Sum all letters in a word according to their position in the alphabet

JavaScript
1

For example, if str=bob, b = 2 , o = 15 , b=2 so bob would give a total of 19.

function calcAlphabet (str) {
  var total = 0;
  var strArr = str.split("")
  var alphabet = { a:1 , b:2 , c:3 , d:4 , e:5, f:6 , g:7, h:8, i:9 , j:10 , k:11 , l:12, m:13, n:14 , o:15, p:16 ,q:17 , r:18 , s:19, t:20, u:21, v:22 , w:23 , x:24, y:25 , z:26}

for (var i = strArr[0]; i<strArr.length ; i++){
  total = total + alphabet[i]
}
return total;

calcAlphabet("example")

It only returns 0 so I’m making a mistake somewhere. calcAlphabet(“example”) should return 76

2

needed to change

for (var i = strArr[0]; i<strArr.length ; i++){
  total = total + alphabet[i]
}

to

for (var i = 0 ; i<strArr.length ; i++) {

total = total + alphabet [strArr[i]];

console.log(total)

}

It now outputs correctly.

What alternative/better code could be written to perform the same task?

3

lol. Ya ninjaed me and also fixed your own problem. good on you.

4

here’s one that is just a slight tweak:

function calcAlphabet(str) {
  var total = 0;
  var alphabet = { a: 1, b: 2, c: 3, d: 4, e: 5, f: 6, g: 7, h: 8, i: 9, j: 10, k: 11, l: 12, m: 13, n: 14, o: 15, p: 16, q: 17, r: 18, s: 19, t: 20, u: 21, v: 22, w: 23, x: 24, y: 25, z: 26 }

  for (letter of str) {
    total += alphabet[letter]
  }
  return total;
}
calcAlphabet("example")
1 Like
5

And another one that I like a bit better:

function calcAlphabet(str) {
  let total = 0;
  for (letter in str.toLowerCase()) {
    total += str.charCodeAt(letter) - 96
  }
  return total;
}
calcAlphabet("example")

And one more. Probably my favorite so far:

function calcAlphabet(str) {
  return str.toLowerCase()
    .split('')
    .reduce((acc, curr) => acc + curr.charCodeAt(0) - 96, 0)
}
calcAlphabet("example")

and because I can’t leave well enough alone:

const calcAlphabet = str => str.toLowerCase()
  .split('').reduce((acc, curr) => acc + curr.charCodeAt(0) - 96, 0);
calcAlphabet("example");
1 Like
6

These look complicated but great! Thank you. I am currently trying to complete the following problem:

‘’ Given a string of words, you need to find the highest scoring word.

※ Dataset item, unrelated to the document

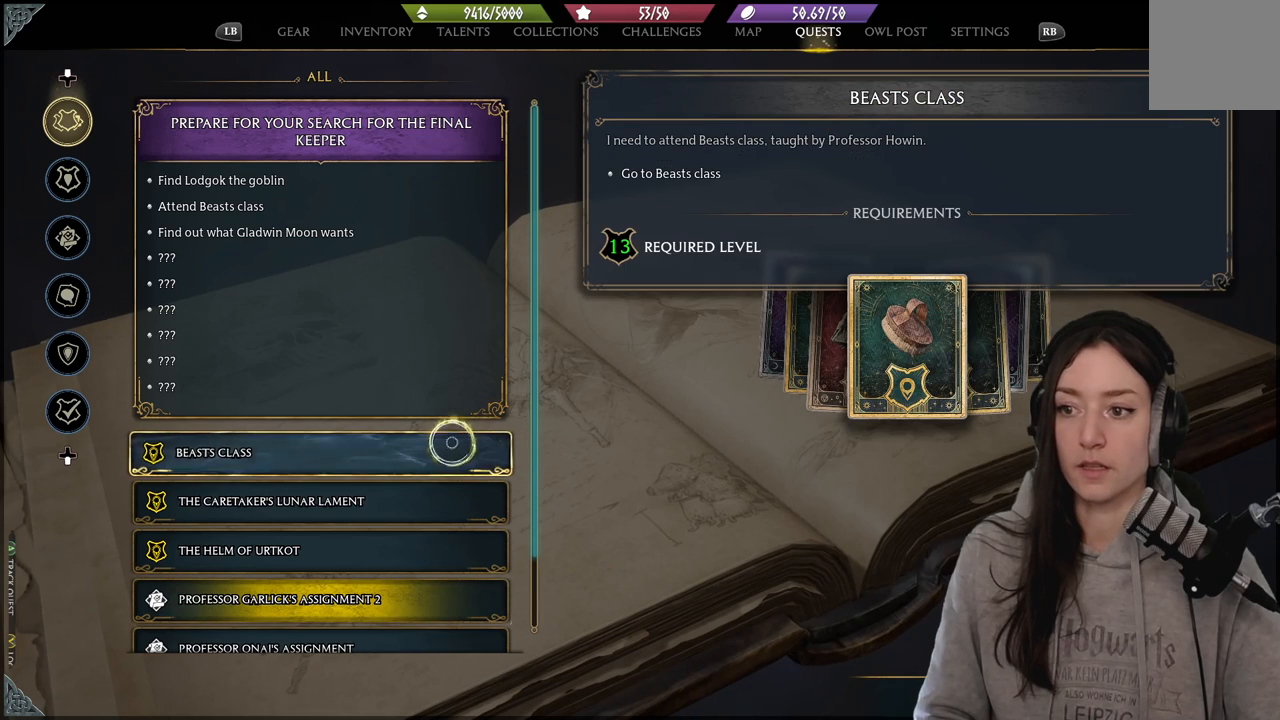
{"buttons": [], "left_stick": "down-left", "right_stick": "center", "events": []}
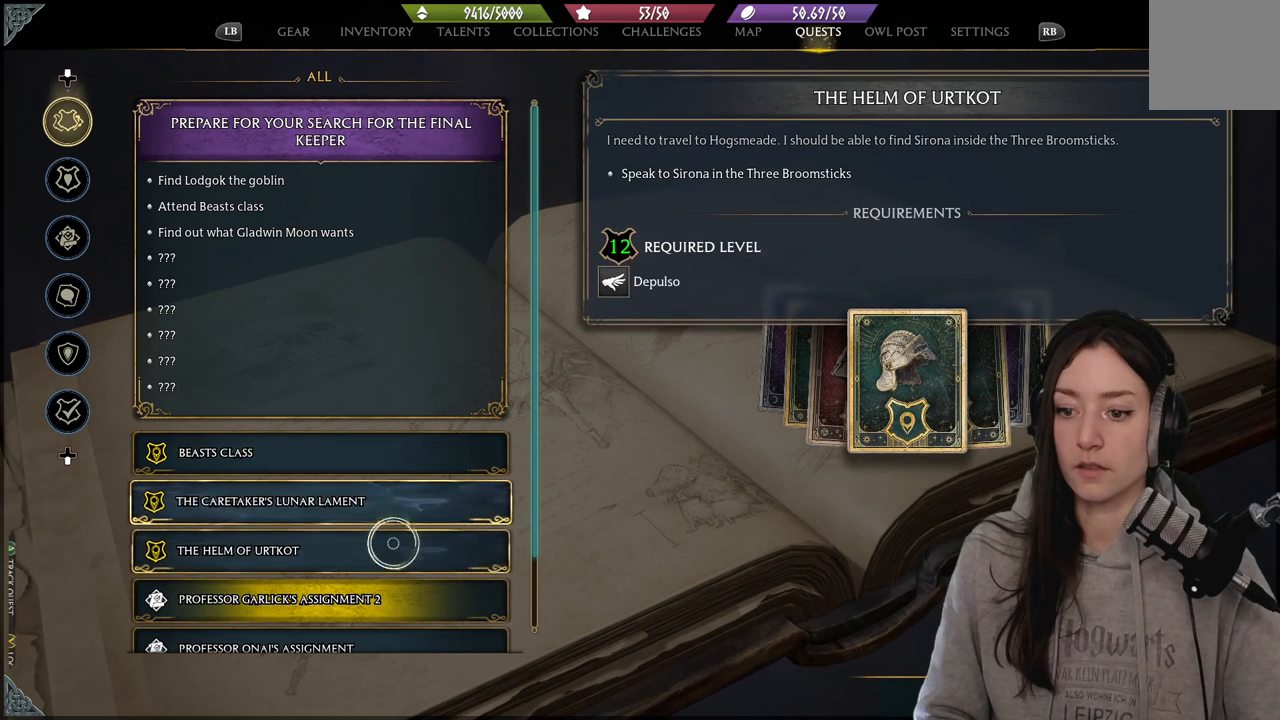
{"buttons": [], "left_stick": "center", "right_stick": "down", "events": [[267, "left_stick", "center"], [467, "right_stick", "down"]]}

Each letter of a word scores points according to it’s position in the alphabet: a = 1, b = 2, c = 3 etc.

You need to return the highest scoring word as a string.

If two words score the same, return the word that appears earliest in the original string.

All letters will be lowercase and all inputs will be valid.’’

Now that I have (sort of) grasped the for loop being used to lookup some table, I need to manage an input into

function high(x)

where x consists of two different strings. The function should return the string which scores the higher amount of points which is determined by adding up each letter’s value.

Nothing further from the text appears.